С этим он и на Кавказ приехал. Зачислили его в наш полк и начал он служить. Одначе не пришелся он по душе ни господам офицерам, ни того больше солдатам. По-русски едва говорил и все сердился. Брови нахмурены, всем всегда недоволен, ходит как индюк и никогда-то не улыбнется.
Вот, думаем, чадушко-то накачалось на нашу шею.
Скоро дошел в роту слух, что, мол, Штольц денщика себе просит. Сначала думали, не дадут ему денщика, потому что он немец, немецкого царя подданный, стало быть, и денщик ему должен быть оттуда же, а никак не наш, русский. Одначе на повтурку вышло не так. На другой же день призывает наш ротный фельдфебеля и говорит: "Поручик Штольц себе денщика просят, так ты выбери им денщика, да только смотри у меня, выбирай не как-нибудь, а постарайся найти что ни на есть самого лучшего, чтобы смышлененький был, и бесприменно честного, потому он немец, он в чужом государстве, язык знает плохо, ему с плохим денщиком пропасть можно".
Фельдфебель, чтоб ему пусто было, и назовись мною. Парень, грит, смышленый, бойкий, художеств за ним никаких не замечено, а главное дело, и службу денщицкую знает, у прапорщика Вахрамеева пять годов денщиковал, завсегда им довольны были.
Таким-то вот манером и назначили меня к немчину. Явился я к нему и спервоначалу вижу, плохое мне будет у него житье. Уж по тому, как он мне вещи свои сдавать начал, понял, каков он человек есть. Верите ли, ваше благородие, два дня сдавал. Ей-богу, не вру. Иной ротный командир роту скорей сдаст, чем он свою хурду-мурду. Диво бы вещей было много, а и всего ничего, на одном ишаке увезешь. Вынет, например, рубаху, развернет перед носом и учнет про нее лепертовать, какая она, диви я сам не вижу, а опосля того начнет ее со всех концов показывать: и так, и эдак, и на свет-то, пуговки все перещупает и опять сложит.
И каждую-то вещь так, одурь возьмет.
Разов десять приказал при себе чемодан укладывать, из Неметчины своей привез, несуразный такой чемоданище. На первый взгляд быдто и удобный, а начнешь укладывать — одно горе. Ремешков, петелек в нем, пряжек разных — уйма целая, а все ни к чему.
Долго он меня с этим чемоданом мучил. Вынет все вещи, разложит по всей комнате и велит складывать, а сам на часы смотрит, и никак ты ему не потрафишь. Уложишь по его, как он приказывает, глядишь, минуту, альбо две опоздал против того срока, в какой чемодан его проклятый уложить следовает.
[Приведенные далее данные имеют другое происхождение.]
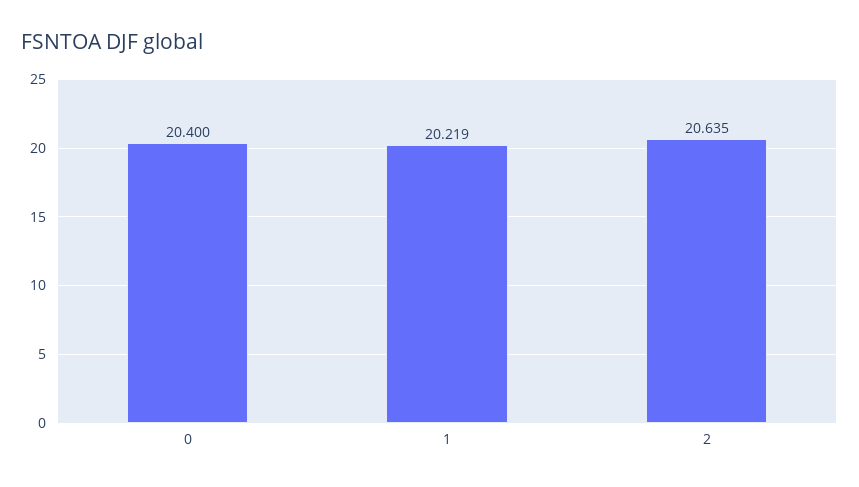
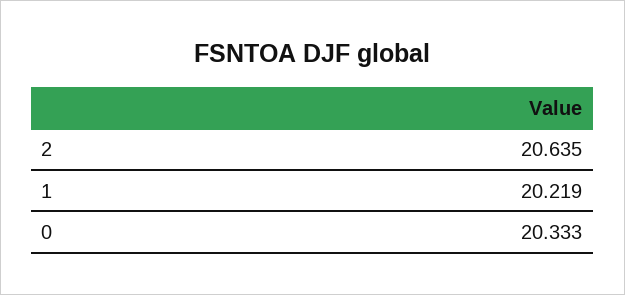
  {
-   "0": 20.4,
+   "0": 20.333,
    "1": 20.219,
    "2": 20.635
  }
Ко времени поспел, смотришь, что-нибудь не так положил, например, носки поверх платков, а он требовал платки поверх носков, диви не все равно, что поверх чего лежит, не на человеке чай, а в чемодане.
Впрочем, не на одной укладе замучил он меня, выматывал он мне душу и другим манером. Верите, раз по двадцать в день руки заставлял мыть. Соберется ли куда идти в гости, раньше чем мундир ему подашь, ступай руки с мылом мой. Сапоги снимешь, опять мой. Потребует стакан воды принести, первым долгом на руки смотрит.
— Фа, — говорит, — грязни ляп, опять грязни ляп, зашэм грязни ляп стакан брал. Ступай ляп милем мой, тогда воду дафай.
Идешь со стаканом назад в кухню, моешь руки и опять ему, чертяке, тот же стакан несешь. Подавись, анафема. И так он меня этим мытьем рук донял, что я и сказать не умею. А тут еще и товарищи зубоскалят. Придешь в роту, сейчас обступят: "Покажи ляп, — кричат, — фи, зашэм ляп грязни, иди мой ляп". Ну, съездишь, кто поближе, в рыло, плюнешь и пойдешь назад.